- Opening Delimiter -

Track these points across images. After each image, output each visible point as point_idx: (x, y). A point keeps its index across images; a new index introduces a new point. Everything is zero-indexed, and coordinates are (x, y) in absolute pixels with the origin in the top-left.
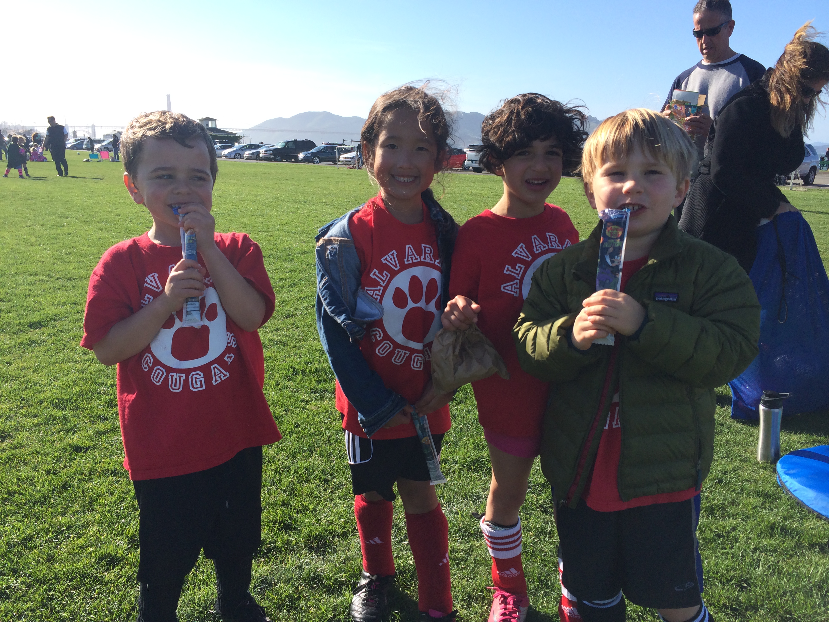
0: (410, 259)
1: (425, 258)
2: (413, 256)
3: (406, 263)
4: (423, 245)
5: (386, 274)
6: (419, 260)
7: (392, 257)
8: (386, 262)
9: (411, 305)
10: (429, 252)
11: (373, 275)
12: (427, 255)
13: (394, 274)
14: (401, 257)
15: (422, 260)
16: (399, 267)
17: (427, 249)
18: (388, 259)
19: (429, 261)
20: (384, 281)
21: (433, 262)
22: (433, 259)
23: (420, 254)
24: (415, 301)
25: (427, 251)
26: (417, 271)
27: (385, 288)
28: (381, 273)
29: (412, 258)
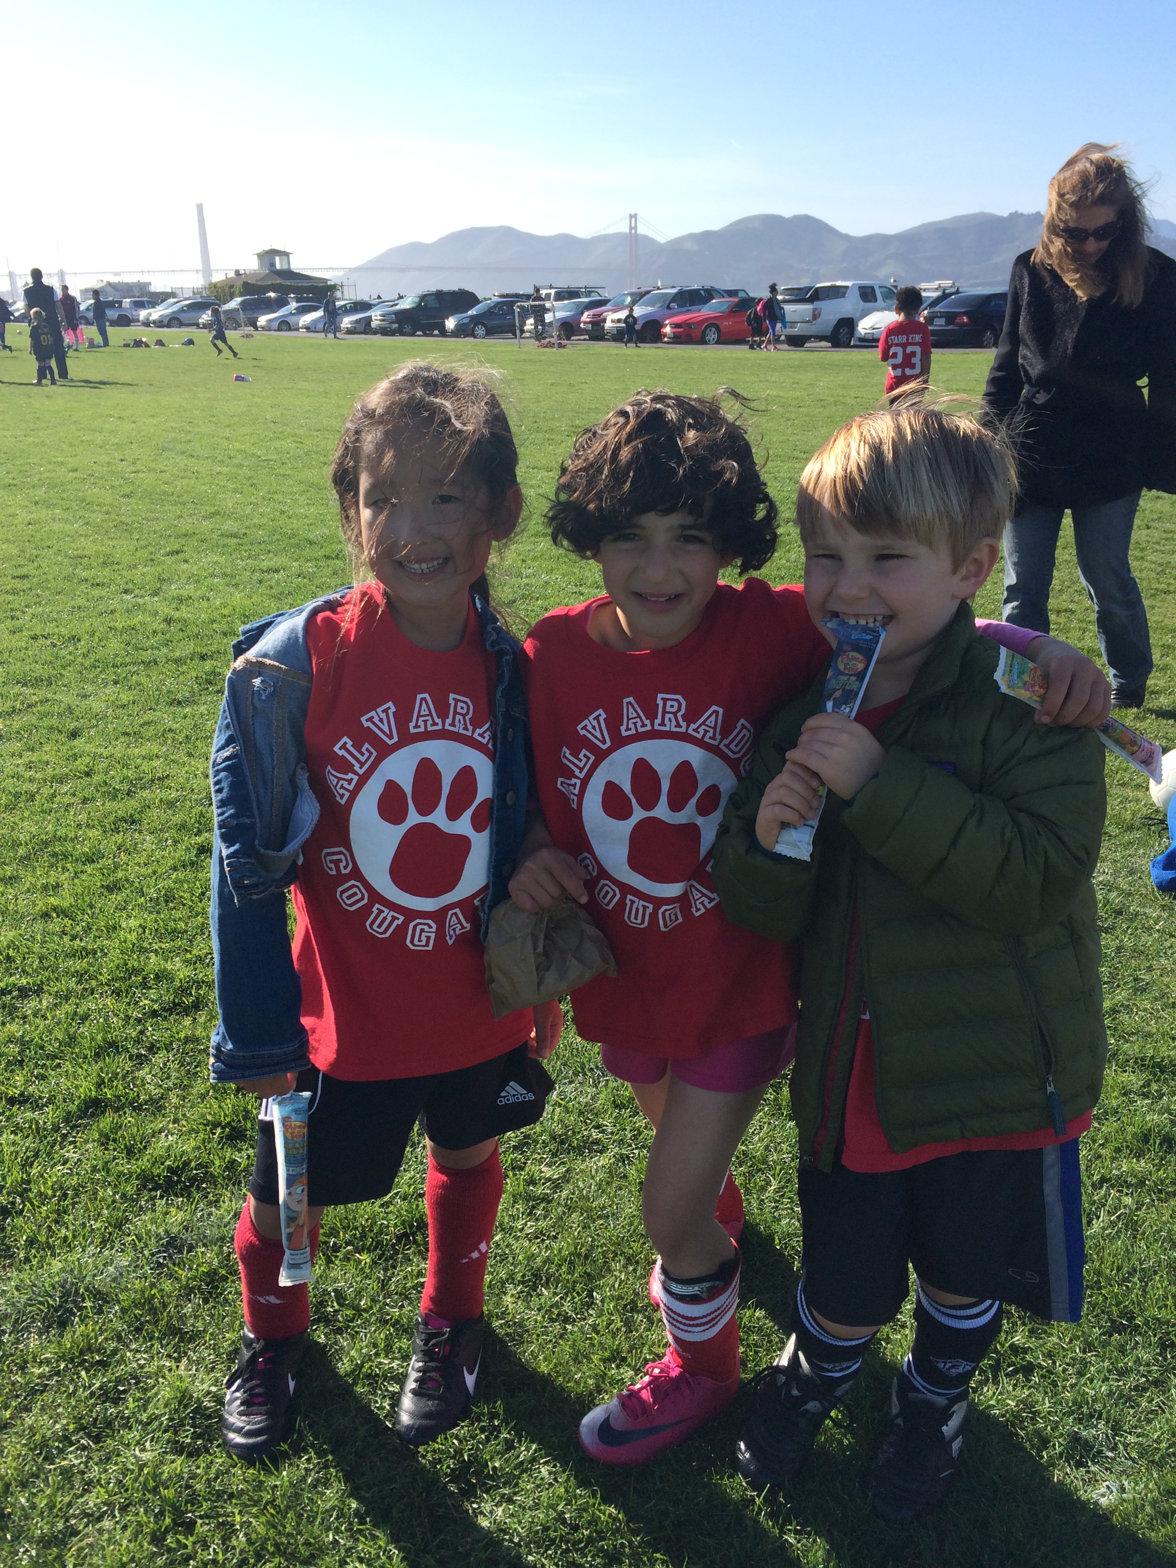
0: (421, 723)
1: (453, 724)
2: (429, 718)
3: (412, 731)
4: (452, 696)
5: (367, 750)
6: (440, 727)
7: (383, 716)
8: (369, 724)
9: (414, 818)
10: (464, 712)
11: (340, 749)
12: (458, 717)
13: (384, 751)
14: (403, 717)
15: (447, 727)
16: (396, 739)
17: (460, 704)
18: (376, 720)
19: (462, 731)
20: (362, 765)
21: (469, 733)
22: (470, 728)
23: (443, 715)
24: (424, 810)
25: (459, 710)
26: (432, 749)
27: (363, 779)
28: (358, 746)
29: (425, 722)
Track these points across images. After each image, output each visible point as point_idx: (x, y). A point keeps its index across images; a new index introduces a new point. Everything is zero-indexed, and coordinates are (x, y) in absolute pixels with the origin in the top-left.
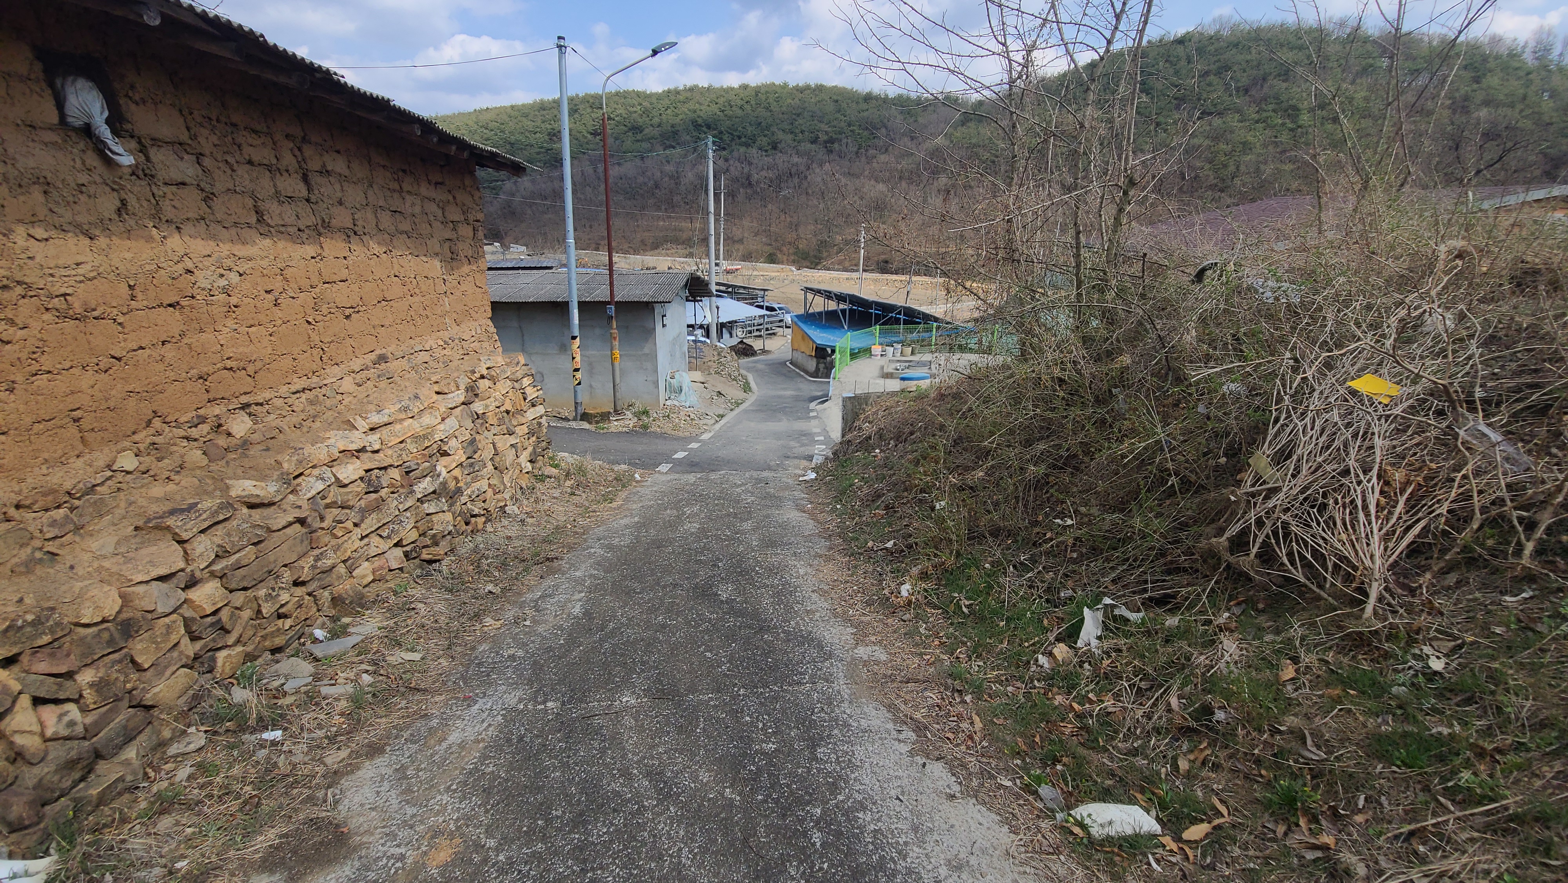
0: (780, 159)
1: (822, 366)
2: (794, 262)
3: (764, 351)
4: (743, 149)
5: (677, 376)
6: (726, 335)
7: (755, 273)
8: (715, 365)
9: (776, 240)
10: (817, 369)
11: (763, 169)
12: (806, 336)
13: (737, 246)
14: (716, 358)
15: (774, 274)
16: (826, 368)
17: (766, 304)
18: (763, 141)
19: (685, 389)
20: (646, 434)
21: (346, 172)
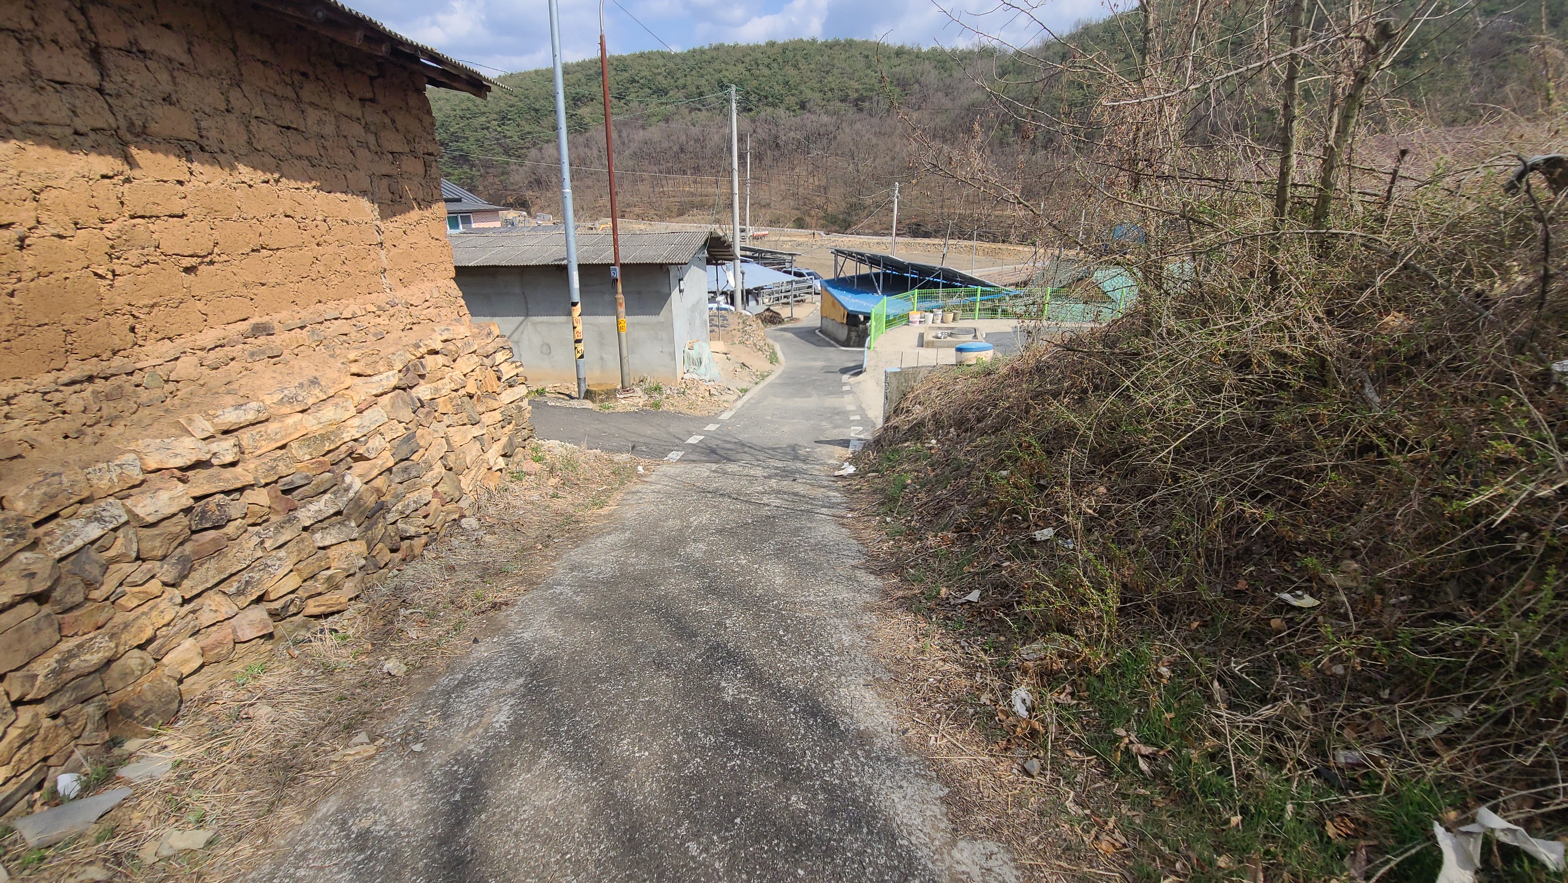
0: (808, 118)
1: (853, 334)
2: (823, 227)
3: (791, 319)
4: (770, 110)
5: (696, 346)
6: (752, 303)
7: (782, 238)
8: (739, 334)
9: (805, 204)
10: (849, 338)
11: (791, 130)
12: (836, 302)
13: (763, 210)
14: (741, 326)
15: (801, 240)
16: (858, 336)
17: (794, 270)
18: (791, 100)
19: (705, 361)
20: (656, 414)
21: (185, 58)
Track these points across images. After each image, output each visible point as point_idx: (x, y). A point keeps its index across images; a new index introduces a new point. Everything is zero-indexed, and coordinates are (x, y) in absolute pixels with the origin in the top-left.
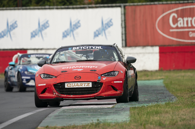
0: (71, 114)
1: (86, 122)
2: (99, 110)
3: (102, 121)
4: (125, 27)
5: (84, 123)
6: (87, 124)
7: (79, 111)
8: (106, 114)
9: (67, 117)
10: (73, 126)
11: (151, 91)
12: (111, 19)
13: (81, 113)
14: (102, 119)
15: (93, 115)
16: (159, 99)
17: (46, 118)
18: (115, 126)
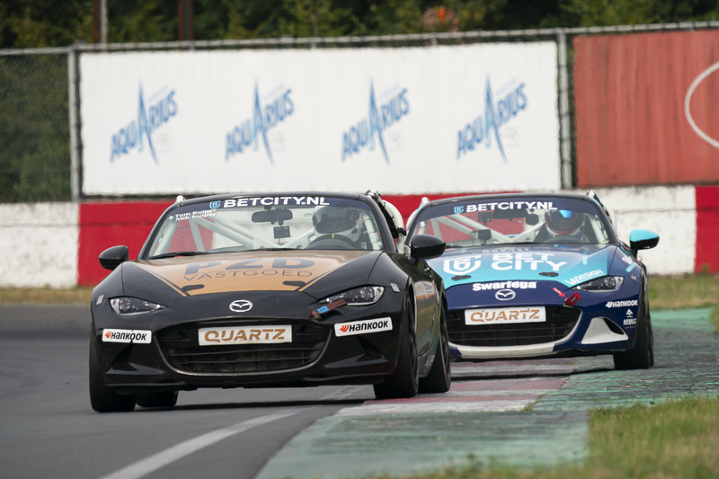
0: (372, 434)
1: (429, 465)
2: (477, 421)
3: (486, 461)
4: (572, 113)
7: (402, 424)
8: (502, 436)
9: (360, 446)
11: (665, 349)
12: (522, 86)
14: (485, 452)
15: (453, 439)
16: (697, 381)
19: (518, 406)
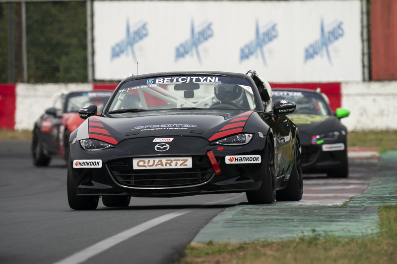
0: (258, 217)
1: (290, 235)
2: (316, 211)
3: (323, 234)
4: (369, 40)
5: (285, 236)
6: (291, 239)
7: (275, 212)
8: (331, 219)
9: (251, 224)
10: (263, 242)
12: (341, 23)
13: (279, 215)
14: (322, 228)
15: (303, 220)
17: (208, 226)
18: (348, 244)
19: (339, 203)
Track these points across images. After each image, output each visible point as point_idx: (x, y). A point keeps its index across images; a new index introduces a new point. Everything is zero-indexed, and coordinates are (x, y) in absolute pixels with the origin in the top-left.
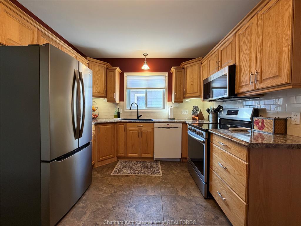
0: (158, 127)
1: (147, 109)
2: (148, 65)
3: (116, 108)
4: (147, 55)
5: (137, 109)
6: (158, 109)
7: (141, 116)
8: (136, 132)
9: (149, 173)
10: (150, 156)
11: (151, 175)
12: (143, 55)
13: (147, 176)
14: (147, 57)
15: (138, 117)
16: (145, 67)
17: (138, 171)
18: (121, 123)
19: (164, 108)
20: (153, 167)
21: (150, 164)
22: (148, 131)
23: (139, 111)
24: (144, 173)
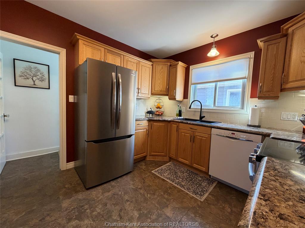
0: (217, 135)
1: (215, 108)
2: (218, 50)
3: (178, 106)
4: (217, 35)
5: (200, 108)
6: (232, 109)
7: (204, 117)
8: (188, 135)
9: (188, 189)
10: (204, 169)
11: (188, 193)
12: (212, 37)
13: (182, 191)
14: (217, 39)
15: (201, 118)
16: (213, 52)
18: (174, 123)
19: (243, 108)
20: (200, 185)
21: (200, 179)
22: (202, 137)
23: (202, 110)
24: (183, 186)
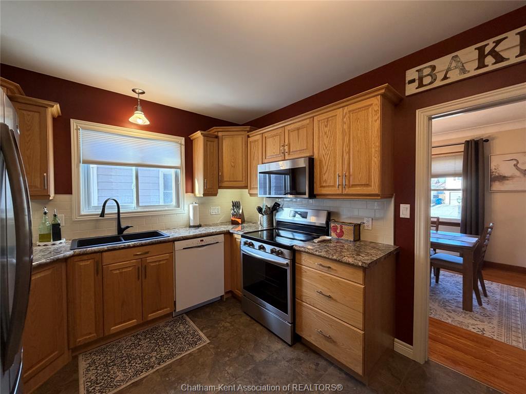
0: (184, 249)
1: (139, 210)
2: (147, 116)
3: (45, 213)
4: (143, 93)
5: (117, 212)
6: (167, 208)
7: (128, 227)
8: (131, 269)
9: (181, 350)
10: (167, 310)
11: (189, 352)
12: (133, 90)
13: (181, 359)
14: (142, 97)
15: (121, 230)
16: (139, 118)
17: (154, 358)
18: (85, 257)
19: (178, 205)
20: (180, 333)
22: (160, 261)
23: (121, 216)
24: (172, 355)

- Closing Delimiter -

About this exercise. Above is a listing; print exactly its lines from the one with "7: (141, 116)" through the one with "23: (139, 111)", and no other lines.

Solution.
7: (141, 116)
8: (136, 132)
9: (149, 173)
10: (150, 156)
11: (151, 175)
12: (143, 55)
13: (147, 176)
14: (147, 57)
15: (138, 117)
16: (145, 67)
17: (138, 171)
18: (121, 123)
19: (164, 108)
20: (153, 167)
21: (150, 164)
22: (148, 131)
23: (139, 111)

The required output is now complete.